Jugando en la oscuridad es el resultado de las cuestiones planteadas en tres conferencias pronunciadas en la Universidad de Harvard, así como la base del curso de Literatura Americana que imparto en la actualidad. En un medio académico abierto y exigente, he podido avanzar en esta investigación y poner a prueba ciertas ideas con unas alumnas y alumnos excepcionales, quienes han sido tan importantes para este trabajo que dedicar estas páginas a los cursos que he tenido el placer de enseñar en Princenton es un imperativo. Entre todas ellas, hay tres cuya ayuda en la investigación ha sido inestimable: Dwight McBride, Pamela Ali y, especialmente, Tara McGowan. En la transcripción de las conferencias a un formato legible fue muy valiosa la ayuda de Peter Dimock. Le agradezco su inteligencia y su elegante habilidad editorial, tan poco común.
Este texto corresponde al inicio del libro que, con traducción de Pilar Vázquez, acaba de publicar la Biblioteca Afro-Americana de Madrid (BAAM).
______
[1] Traducido del francés al igual que las citas posteriores de este libro. Marie Cardinal, Les mots pour le dire. París: Éditions Grasset, 1975. Hay una traducción al español: Las palabras para decirlo, traducción de Marta Pessarrodona. Barcelona, Noguer, 1976 (n. t.).

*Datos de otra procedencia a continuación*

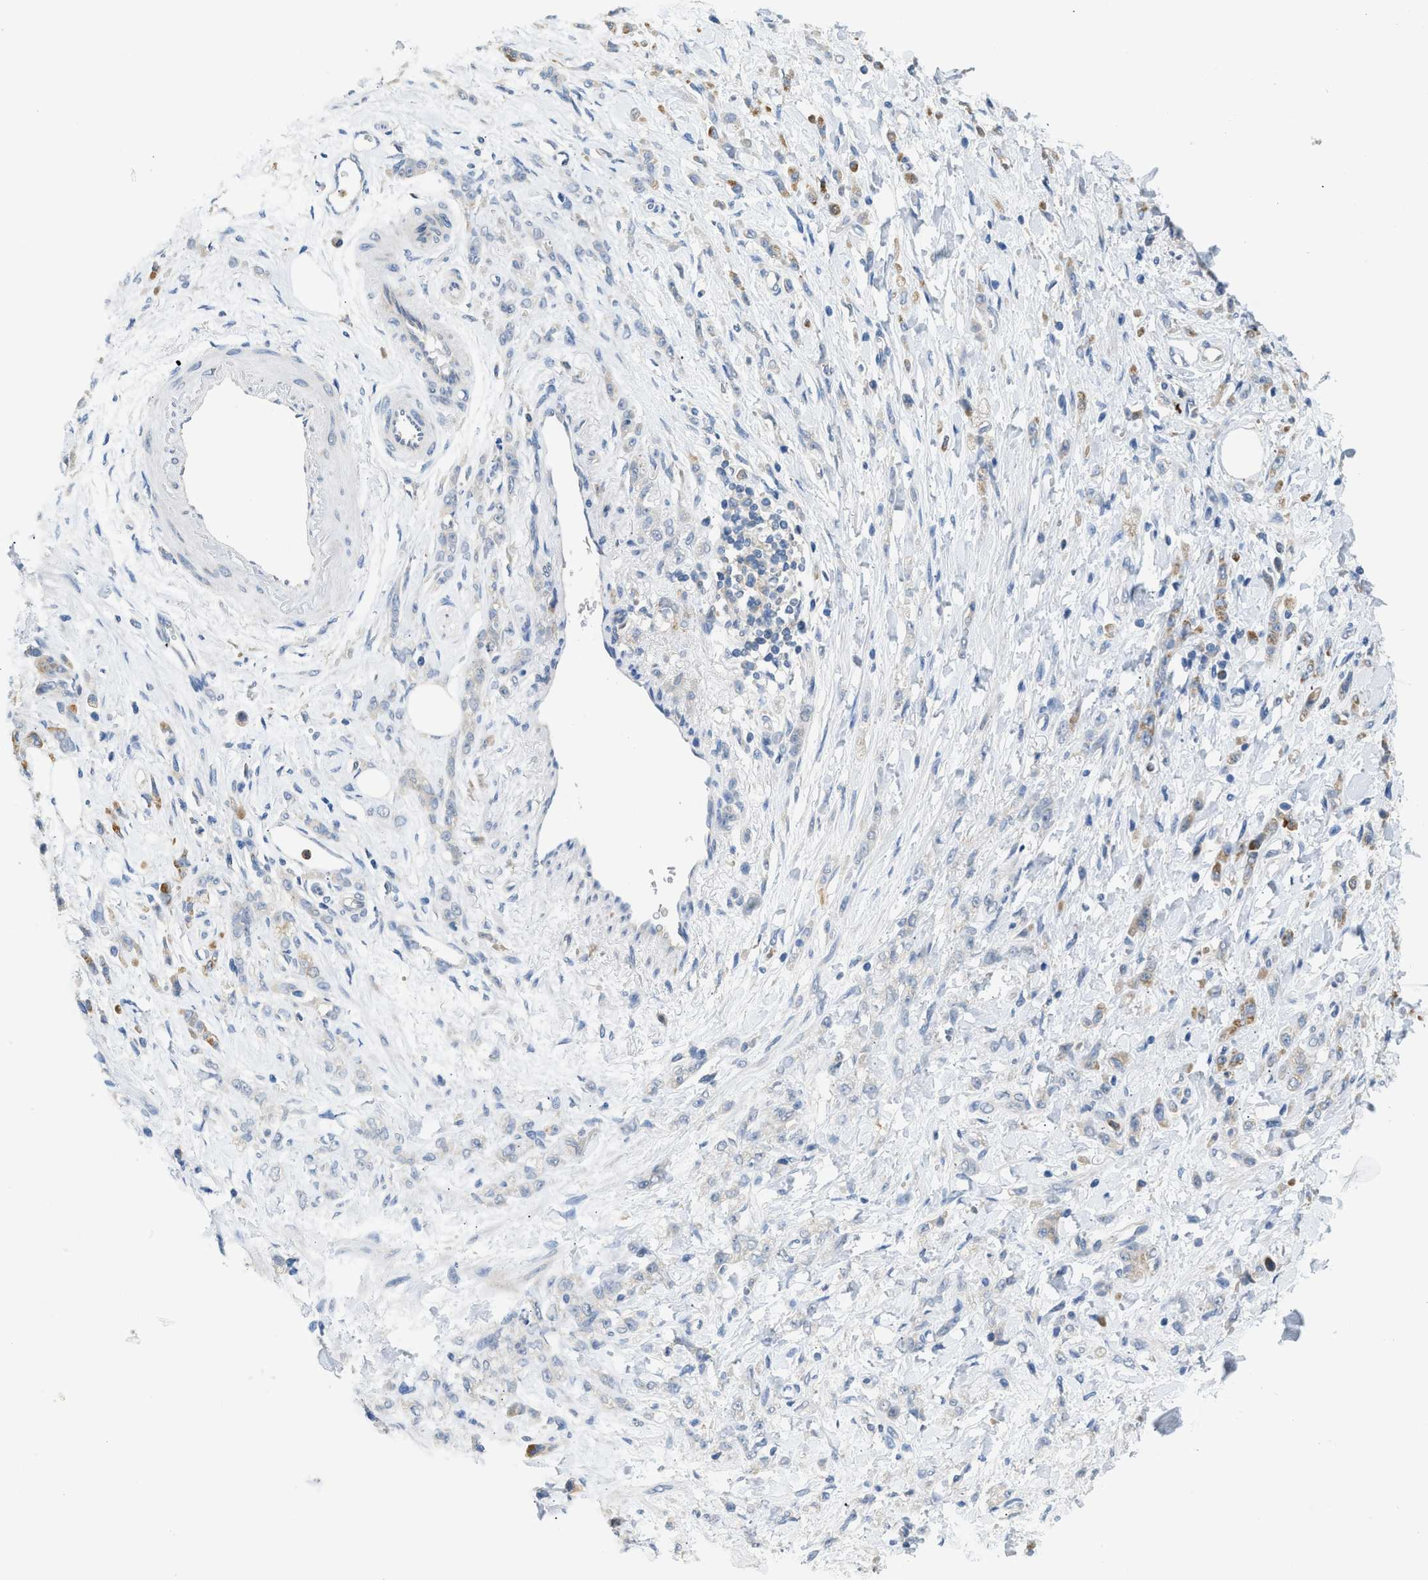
{"staining": {"intensity": "moderate", "quantity": "<25%", "location": "cytoplasmic/membranous"}, "tissue": "stomach cancer", "cell_type": "Tumor cells", "image_type": "cancer", "snomed": [{"axis": "morphology", "description": "Normal tissue, NOS"}, {"axis": "morphology", "description": "Adenocarcinoma, NOS"}, {"axis": "topography", "description": "Stomach"}], "caption": "IHC of stomach adenocarcinoma demonstrates low levels of moderate cytoplasmic/membranous staining in about <25% of tumor cells.", "gene": "RHBDF2", "patient": {"sex": "male", "age": 82}}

[2] Ibid. En este caso, el original francés, d’un camélia […] aussi calme que j’étais agitée, aussi lisse que j’étais lacérée [“una camelia […] tan sosegada como agitada yo, tan tersa como desgarrada yo” (en mi traducción); “calma en la medida en que yo me sentía inquieta, lisa en tanto que yo me sentía lacerada” (en la de M. Pessarrodona) no parece corresponderse con la traducción a inglés de la que cita Toni Morrison “a camelia […] as calm as I was agitated, svelte in appearance, but torn apart inside” (“una camelia […] tan sosegada como agitada yo, de apariencia esbelta, pero desgarrada por dentro”) (n. t.).
[3] No hay en español un término acuñado con el que se pueda traducir whiteness, como sí lo hay para blackness, “negritud”, no en el sentido de “negrura”, sino, según el drae, en el de “conjunto de características sociales y culturales atribuidas a la raza negra”. En ciertos textos socioculturales sobre cuestiones de raza, colonialismo, etcétera, ha empezado a emerger este neologismo, “blanquitud”, que es el que se empleará en todo el texto, para expresar el “conjunto de características sociales y culturales atribuidas a la raza blanca”, y en este libro, específicamente, de los blancos estadounidenses en su relación con la población de color (n. t.).
[4] En el original, response-ability, donde la autora hace un juego con responsibility (“responsabilidad”) y response ability (“capacidad de respuesta”) (n. t.).
[5] Antonia Byatt, Posesión: Romance. Traducción de M. L. Balseiro. Barcelona, Anagrama, 1992, pp.529-30. La traducción ha sido ligeramente modificada aquí (n. t.).
[6] Al igual que en el caso del neologismo “blanquitud”, y en mayor medida, el término inglés racialized se traduce ampliamente por el neologismo “racializado/a” del mismo modo que se emplea de forma generalizada en los textos originales en español sobre temas relacionados con la raza y el colonialismo (n. t.).